De exploitatie van een zonnepark genereert inkomsten uit verschillende bronnen. De meest voor de hand liggende inkomstenbron is de verkoop van elektriciteit. Als het zonnepark is aangesloten op het net, kan de groene elektriciteit uit de zonnepanelen worden teruggeleverd en verkocht. Hoe hoog deze inkomsten zijn, is afhankelijk van de elektriciteitsprijs op het moment van teruglevering. Als je zelf ook energie verbruikt, wordt je energieproductie en -verbruik aan het einde van het jaar verrekend door je energieleverancier. Dit wordt ook wel salderen (zie FAQ 4.4) genoemd. 

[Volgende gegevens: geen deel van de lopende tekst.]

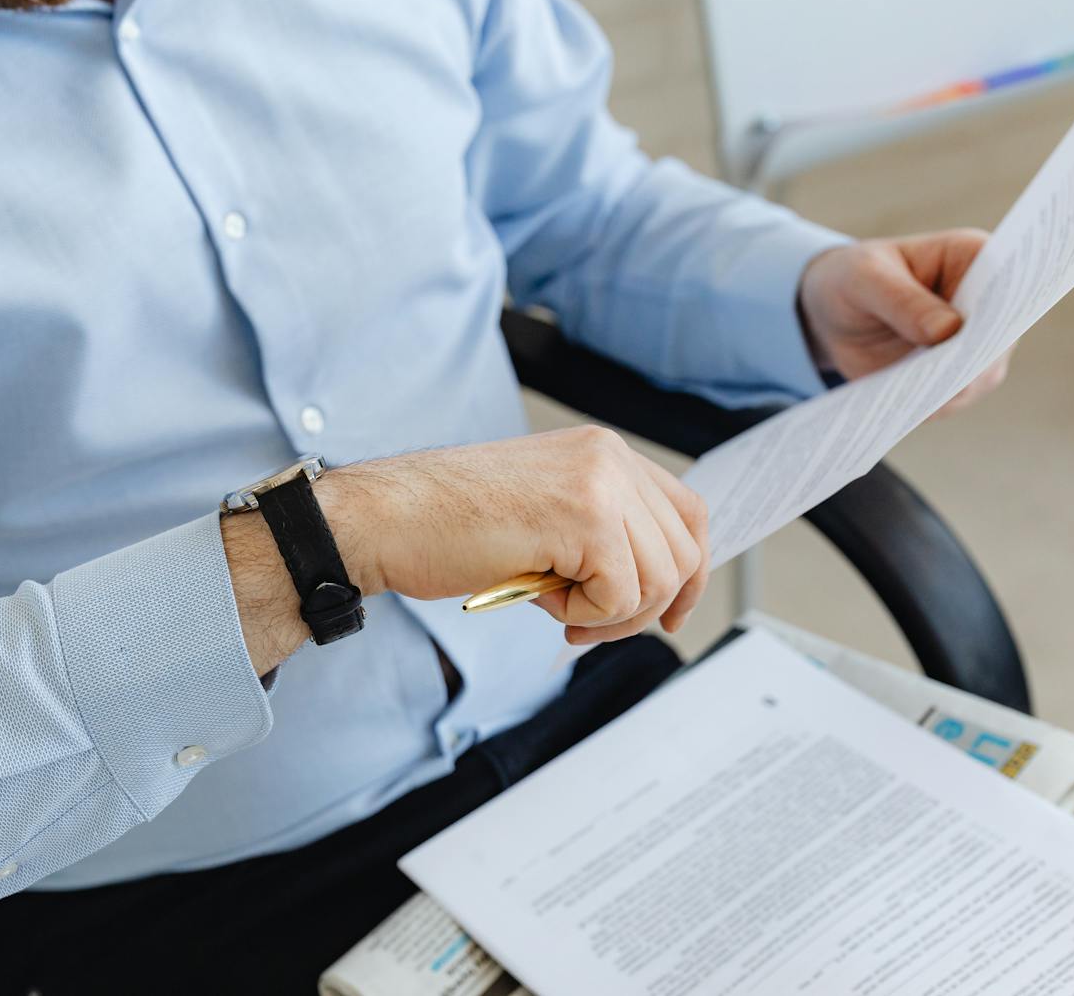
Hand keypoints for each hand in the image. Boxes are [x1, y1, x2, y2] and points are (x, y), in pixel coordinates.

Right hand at [223, 427, 711, 672]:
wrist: (385, 519)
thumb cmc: (445, 524)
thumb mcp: (544, 514)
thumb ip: (601, 530)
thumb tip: (656, 587)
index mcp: (603, 451)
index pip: (688, 513)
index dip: (688, 573)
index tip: (669, 614)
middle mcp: (609, 457)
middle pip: (683, 554)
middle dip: (643, 609)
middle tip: (585, 623)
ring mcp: (601, 484)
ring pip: (659, 581)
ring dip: (608, 614)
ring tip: (554, 605)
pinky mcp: (586, 520)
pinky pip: (622, 597)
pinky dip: (584, 615)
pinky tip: (539, 597)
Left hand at [799, 230, 1010, 415]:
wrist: (835, 314)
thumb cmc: (855, 279)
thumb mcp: (865, 279)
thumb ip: (903, 300)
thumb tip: (948, 330)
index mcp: (974, 258)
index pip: (1005, 283)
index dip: (1001, 309)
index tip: (983, 332)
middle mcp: (987, 304)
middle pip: (1000, 337)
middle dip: (975, 360)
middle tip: (948, 378)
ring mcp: (976, 344)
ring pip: (980, 375)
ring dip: (953, 389)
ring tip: (920, 398)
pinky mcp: (956, 377)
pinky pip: (952, 397)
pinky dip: (932, 404)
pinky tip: (908, 407)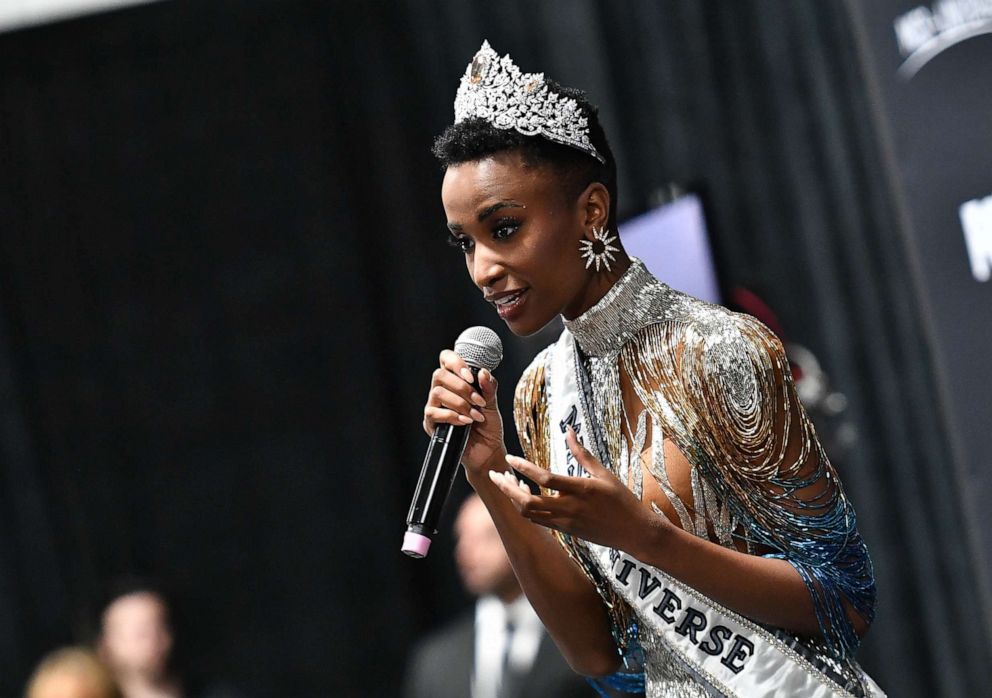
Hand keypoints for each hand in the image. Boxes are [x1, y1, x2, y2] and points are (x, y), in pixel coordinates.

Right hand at [423, 349, 504, 474]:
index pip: (446, 359)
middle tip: (479, 401)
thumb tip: (482, 372)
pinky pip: (434, 412)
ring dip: (460, 403)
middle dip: (462, 387)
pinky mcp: (431, 423)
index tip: (471, 376)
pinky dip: (452, 416)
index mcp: (455, 381)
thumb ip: (488, 387)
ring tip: (475, 415)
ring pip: (437, 392)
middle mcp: (442, 391)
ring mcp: (434, 406)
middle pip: (439, 375)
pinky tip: (466, 422)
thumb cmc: (488, 427)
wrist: (487, 451)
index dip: (455, 362)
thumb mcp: (493, 404)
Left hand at [489, 427, 667, 554]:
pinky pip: (538, 520)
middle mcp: (569, 508)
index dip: (523, 468)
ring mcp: (565, 522)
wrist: (634, 533)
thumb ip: (583, 454)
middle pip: (527, 502)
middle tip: (494, 475)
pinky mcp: (565, 531)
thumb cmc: (622, 500)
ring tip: (507, 482)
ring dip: (514, 498)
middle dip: (506, 488)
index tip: (509, 458)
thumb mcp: (604, 473)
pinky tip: (524, 494)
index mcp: (580, 489)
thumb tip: (569, 431)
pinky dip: (526, 508)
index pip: (544, 478)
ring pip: (529, 513)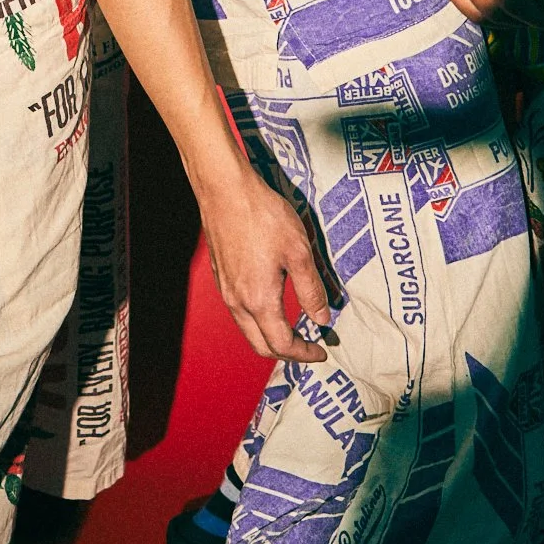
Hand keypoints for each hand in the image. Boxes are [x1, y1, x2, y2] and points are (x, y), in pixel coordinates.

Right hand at [195, 159, 331, 364]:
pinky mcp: (221, 276)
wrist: (225, 190)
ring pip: (248, 330)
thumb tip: (322, 319)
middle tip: (309, 347)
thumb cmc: (263, 216)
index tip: (322, 350)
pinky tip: (272, 305)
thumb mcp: (299, 252)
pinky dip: (258, 321)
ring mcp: (226, 290)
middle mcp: (238, 302)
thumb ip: (311, 290)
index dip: (304, 353)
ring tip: (294, 329)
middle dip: (286, 353)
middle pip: (261, 346)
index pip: (282, 344)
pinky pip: (239, 312)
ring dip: (271, 337)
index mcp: (260, 300)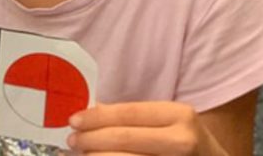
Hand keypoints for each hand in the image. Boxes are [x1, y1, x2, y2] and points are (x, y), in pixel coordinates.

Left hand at [66, 101, 219, 155]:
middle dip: (92, 140)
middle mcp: (183, 140)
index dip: (97, 117)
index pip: (129, 113)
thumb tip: (93, 112)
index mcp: (180, 116)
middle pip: (125, 139)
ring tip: (84, 155)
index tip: (74, 120)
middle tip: (72, 141)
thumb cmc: (189, 145)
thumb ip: (136, 118)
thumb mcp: (171, 124)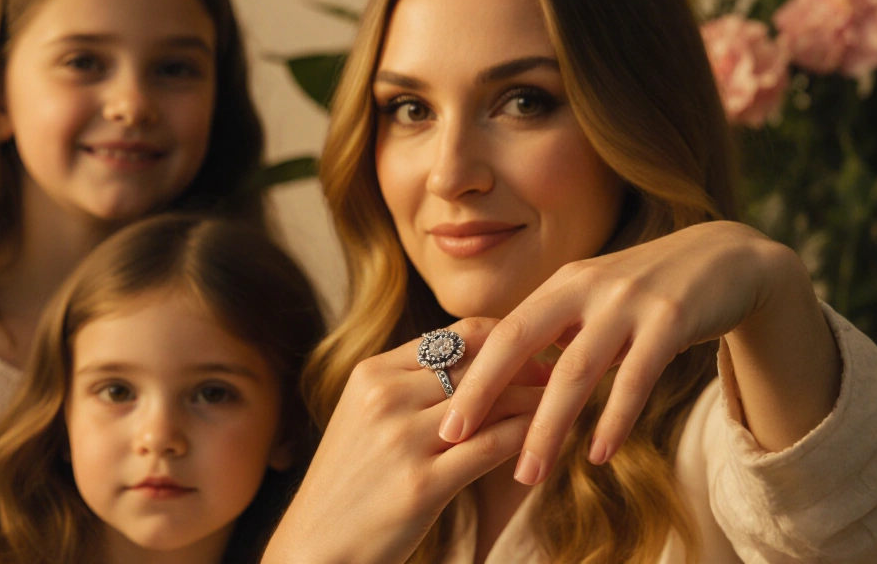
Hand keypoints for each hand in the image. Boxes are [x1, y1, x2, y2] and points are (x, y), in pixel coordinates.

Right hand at [263, 317, 548, 563]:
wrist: (316, 545)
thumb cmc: (352, 480)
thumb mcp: (364, 414)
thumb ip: (410, 381)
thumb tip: (475, 355)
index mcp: (372, 373)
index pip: (456, 335)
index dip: (504, 337)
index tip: (532, 348)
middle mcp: (385, 398)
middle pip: (478, 365)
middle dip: (527, 366)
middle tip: (560, 373)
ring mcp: (402, 440)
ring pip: (491, 403)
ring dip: (534, 400)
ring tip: (561, 402)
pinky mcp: (422, 484)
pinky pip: (492, 448)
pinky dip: (526, 438)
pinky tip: (544, 440)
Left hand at [438, 221, 838, 484]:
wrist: (727, 258)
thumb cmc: (649, 292)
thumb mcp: (596, 303)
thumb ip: (557, 335)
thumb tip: (507, 381)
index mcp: (561, 285)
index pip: (500, 332)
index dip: (469, 373)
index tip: (441, 417)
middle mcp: (586, 287)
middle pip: (520, 343)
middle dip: (483, 393)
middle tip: (454, 441)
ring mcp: (628, 301)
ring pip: (576, 369)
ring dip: (548, 426)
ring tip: (528, 473)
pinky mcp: (671, 317)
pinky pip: (637, 376)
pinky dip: (615, 417)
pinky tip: (597, 452)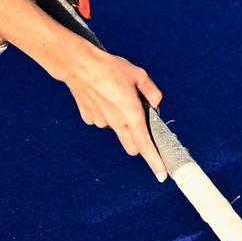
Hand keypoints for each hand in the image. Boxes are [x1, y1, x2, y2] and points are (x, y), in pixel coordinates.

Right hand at [56, 43, 166, 180]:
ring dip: (121, 122)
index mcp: (132, 114)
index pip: (146, 145)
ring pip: (116, 130)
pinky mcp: (89, 118)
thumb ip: (152, 92)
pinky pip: (103, 120)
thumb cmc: (111, 68)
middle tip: (141, 126)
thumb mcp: (139, 75)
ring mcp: (101, 122)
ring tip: (116, 97)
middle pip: (132, 147)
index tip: (162, 175)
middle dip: (139, 144)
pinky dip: (106, 113)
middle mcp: (116, 123)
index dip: (155, 161)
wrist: (79, 65)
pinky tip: (102, 96)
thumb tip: (156, 105)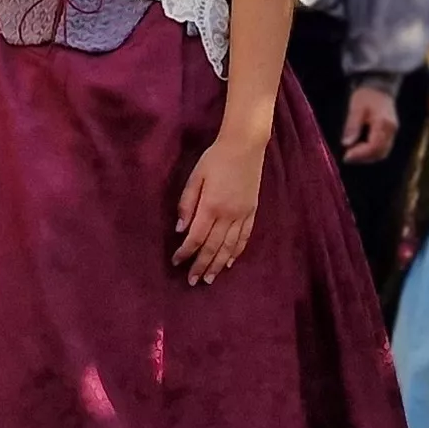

Daarnaast verdien je met een zonnepark ook aan zogenaamde CO2-certificaten. Als je zonnepark is aangesloten op het net, kun je voor de geproduceerde groene stroom duurzaamheidscertificaten krijgen. Dit zijn certificaten die bewijzen dat jouw elektriciteit duurzaam is opgewekt en dus CO2-uitstoot vermindert. Zo’n certificaat, ook bekend als Garantie van Oorsprong (GvO), kun je vervolgens laten verkopen door een handelaar. Zo krijg je per geproduceerde kWh zonne-energie nog wat extra inkomsten. 

Op dit moment zijn inkomsten uit stroomverkoop en GvO’s niet voldoende om een zonnepark rendabel te maken. Daarom kun je voor de aanleg van zonnepanelen subsidie (zie FAQ 6) aanvragen, zoals de bekende SDE++-subsidie. Deze subsidie dekt het verschil tussen de kosten en de inkomsten van het zonnepark gedurende de eerste 15 jaar.